Franz Kafka's 'The Trial' was published posthumously shortly after his death. It was never completely finished and it was unclear how the chapters were to be ordered. It is no surprise then that the plot is somewhat episodic. I had expected the story to be a dystopian nightmare, instead it was blackly humourous as K. deals with the judicial bureaucracy and various absurd situations.
There are many themes and interpretations, but the most obvious (and to me the most relevant) is the power of government and bureaucracy to destroy lives, not through active malice but as an impersonal force like a car driving over a squirrel . Once K. has been arrested he can never be acquitted, he can only hope to delay the final guilty verdict.
'The Trial' is a monumentally important work, that is more relevant than ever as government and its attendant bureaucracies have more impact on our lives with every passing year.



5 out of 5 starsWhat a wonderful nightmare!
The Trial is like falling asleep into a splendid deleterious nightmare, with all of the dread and Angst, and never being quite able to find the code to lead oneself out of the intricately spun labyrinth. It surely will be a joy for those capable of opening up to Kafka's complex existential world. It is said that Kafka laughed obstreperously while reading this book. I tried to laugh along with him, but I believe there are a myriad of other approaches to this novella that are just as appropriate. I recommend to all.



5 out of 5 starsWas it really an unfinished business????
Block, the painter, and Leni among others, are strangers who understand the complications of Joseph K's case as well as the details of court operations. The story exist in a state of total chaos, characters come and go for no clear reason, out of the blue, women go crazy over Joseph and then changing on him for no reason, People show concern for him and then become completely indifferent to his plight and an accusation , that he doesn't understand, is made. Joseph doesn't know if it's a crazy nightmare or reality.
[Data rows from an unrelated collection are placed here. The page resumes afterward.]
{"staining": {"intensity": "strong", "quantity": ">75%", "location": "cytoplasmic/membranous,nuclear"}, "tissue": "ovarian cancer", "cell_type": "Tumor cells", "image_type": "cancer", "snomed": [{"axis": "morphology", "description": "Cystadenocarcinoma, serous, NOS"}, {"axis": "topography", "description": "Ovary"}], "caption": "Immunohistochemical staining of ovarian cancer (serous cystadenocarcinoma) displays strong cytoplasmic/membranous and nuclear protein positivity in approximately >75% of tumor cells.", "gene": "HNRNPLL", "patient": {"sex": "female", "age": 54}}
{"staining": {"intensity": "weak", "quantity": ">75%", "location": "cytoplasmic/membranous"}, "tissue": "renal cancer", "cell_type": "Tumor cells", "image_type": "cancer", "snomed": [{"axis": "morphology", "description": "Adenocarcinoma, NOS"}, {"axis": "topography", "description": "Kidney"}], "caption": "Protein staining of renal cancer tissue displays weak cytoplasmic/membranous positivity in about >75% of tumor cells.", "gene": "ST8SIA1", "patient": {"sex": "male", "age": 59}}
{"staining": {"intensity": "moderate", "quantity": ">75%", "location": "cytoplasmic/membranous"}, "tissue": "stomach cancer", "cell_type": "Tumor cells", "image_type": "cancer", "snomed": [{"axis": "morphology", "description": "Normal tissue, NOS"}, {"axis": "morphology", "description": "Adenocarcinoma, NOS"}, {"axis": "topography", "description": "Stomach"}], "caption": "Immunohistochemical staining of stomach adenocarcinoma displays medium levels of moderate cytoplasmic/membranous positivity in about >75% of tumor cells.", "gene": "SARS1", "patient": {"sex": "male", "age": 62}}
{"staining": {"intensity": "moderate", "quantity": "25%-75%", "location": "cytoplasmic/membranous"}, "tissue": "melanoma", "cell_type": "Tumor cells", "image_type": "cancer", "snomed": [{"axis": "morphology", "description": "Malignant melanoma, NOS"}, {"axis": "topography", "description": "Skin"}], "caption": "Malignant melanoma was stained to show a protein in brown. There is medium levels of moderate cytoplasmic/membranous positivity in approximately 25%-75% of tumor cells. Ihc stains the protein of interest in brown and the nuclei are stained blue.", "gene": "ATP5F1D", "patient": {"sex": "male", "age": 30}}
The court that has access to any information or place at any time and holds the divine authority to decide everybody's destiny, still conducts its business in weird, dark and suspicious places. Is the court a symbol of the unaccountable bureaucracy that Kafka witnessed or was it the inner world of alienation that Kafka experienced all of his life? Was the first building that Joseph went to for the first court meeting merely a strange, empty, dark place or was it a maze that symbolizes a corrupt society?

When the prison chaplain comments: "...it is not necessary to accept everything as true, one must only accept it as necessary", did he refer to the corrupted legal system or to the crazy world as Kafka saw it?

What does Fraulein Burstner symbolize in Joseph's life? What is the significance of her sudden vague appearance at the end? was she the last connection to life in Joseph's eyes?

Why didn't Joseph fight the two men at the end? Had he given up and wanted to end his emotional torment or was it his longing to discover the ultimate truth?

As is typical of Kafka's works, there are many unanswered questions, but the journey through his works is outstanding and complex. It isn't called Kafkaesque for nothing.

unlike critics who would say that this novel was never finished, I believe that Kafka finished this novel and made the characters and events as random and confusing as possible. Reading the Trial, another Kafka masterpiece, is certainly time well spent.



4 out of 5 starsgreat thinker, creative writer
The metaphors and symbolism in this book are so liberating, ironically however, to speak about the oppression of totalitarianism in his time.